When Your Top Priority Crashes Down
We growled on January 22 about the chokehold the Virginia General Assembly had placed on Arlington County’s transit occupancy tax. This morning, Scott McCaffrey posted a story online at the Arlington Sun Gazette that it came “crashing down” in a House of Delegates subcommittee, writing:
“A House of Delegates subcommittee on Monday unceremoniously stomped on one of the Arlington County government’s key legislative priorities for 2011, in a showdown over the county government’s lawsuit related to HOT lanes on Interstates 95 and 395.
“The bill in question, patroned by Del. Bob Brink (D-48th), would extend by three years the ability of Arlington officials to collect a 0.25-percent surtax on top of the existing hotel and motel (transient occupancy) tax, with the roughly $900,000 a year going toward tourism promotion in the county.
“The measure was one of two main legislative priorities of the county government this year.
“Del.
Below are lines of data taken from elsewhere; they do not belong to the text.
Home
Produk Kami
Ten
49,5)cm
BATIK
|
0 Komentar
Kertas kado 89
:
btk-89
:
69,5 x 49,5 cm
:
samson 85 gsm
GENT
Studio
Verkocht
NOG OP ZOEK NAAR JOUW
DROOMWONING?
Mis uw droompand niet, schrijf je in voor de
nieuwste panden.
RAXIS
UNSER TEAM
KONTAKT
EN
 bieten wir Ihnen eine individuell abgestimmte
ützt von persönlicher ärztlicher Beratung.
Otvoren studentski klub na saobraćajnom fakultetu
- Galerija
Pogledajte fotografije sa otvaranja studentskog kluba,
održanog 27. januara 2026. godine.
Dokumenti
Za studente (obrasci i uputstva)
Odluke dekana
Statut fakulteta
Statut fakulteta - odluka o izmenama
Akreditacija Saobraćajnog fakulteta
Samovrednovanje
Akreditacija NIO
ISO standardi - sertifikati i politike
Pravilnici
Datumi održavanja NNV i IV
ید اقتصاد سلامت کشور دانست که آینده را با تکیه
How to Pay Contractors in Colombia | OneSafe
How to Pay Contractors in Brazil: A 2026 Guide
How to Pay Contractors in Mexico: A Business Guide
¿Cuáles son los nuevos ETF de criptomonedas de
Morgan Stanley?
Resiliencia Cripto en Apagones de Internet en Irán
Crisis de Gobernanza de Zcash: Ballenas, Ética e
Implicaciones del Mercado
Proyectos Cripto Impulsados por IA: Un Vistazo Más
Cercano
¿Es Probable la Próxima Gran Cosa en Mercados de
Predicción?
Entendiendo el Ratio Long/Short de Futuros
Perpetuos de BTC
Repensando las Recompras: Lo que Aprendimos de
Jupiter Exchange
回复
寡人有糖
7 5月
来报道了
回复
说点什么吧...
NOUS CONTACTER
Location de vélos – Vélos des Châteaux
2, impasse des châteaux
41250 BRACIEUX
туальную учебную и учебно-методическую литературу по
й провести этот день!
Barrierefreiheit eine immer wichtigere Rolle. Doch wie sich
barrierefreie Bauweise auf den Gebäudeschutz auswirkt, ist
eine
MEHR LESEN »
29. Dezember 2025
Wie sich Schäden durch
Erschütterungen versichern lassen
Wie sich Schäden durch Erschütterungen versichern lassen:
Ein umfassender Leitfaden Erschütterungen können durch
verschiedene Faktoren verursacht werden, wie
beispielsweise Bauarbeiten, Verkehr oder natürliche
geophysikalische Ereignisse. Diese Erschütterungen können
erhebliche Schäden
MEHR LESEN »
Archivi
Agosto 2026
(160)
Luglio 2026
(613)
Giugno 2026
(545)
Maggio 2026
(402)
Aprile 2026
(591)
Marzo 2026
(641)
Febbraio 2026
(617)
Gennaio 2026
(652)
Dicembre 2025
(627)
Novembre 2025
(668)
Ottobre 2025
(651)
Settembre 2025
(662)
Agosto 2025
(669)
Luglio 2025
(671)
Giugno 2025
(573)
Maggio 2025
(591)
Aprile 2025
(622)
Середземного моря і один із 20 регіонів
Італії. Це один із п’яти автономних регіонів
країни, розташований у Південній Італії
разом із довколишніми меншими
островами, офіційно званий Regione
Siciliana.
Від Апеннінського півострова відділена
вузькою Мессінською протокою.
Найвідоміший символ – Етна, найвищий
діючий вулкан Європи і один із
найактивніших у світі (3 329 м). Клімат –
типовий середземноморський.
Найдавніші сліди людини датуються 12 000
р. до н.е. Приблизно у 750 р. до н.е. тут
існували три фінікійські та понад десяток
Tim Hugo (R-Fairfax County), the subcommittee chairman, held the measure up for more than a week, and then garnered enough votes to table it indefinitely, effectively killing the measure, on Jan. 31.
“The 3-2 vote essentially prevents the measure from moving forward in the House of Delegates, although legislators still have to contend with a similar measure passed in the state Senate.”
Will the county’s five panjandrums be willing to prostrate themselves before the General Assembly to get the transit occupancy tax renewed? Time will tell.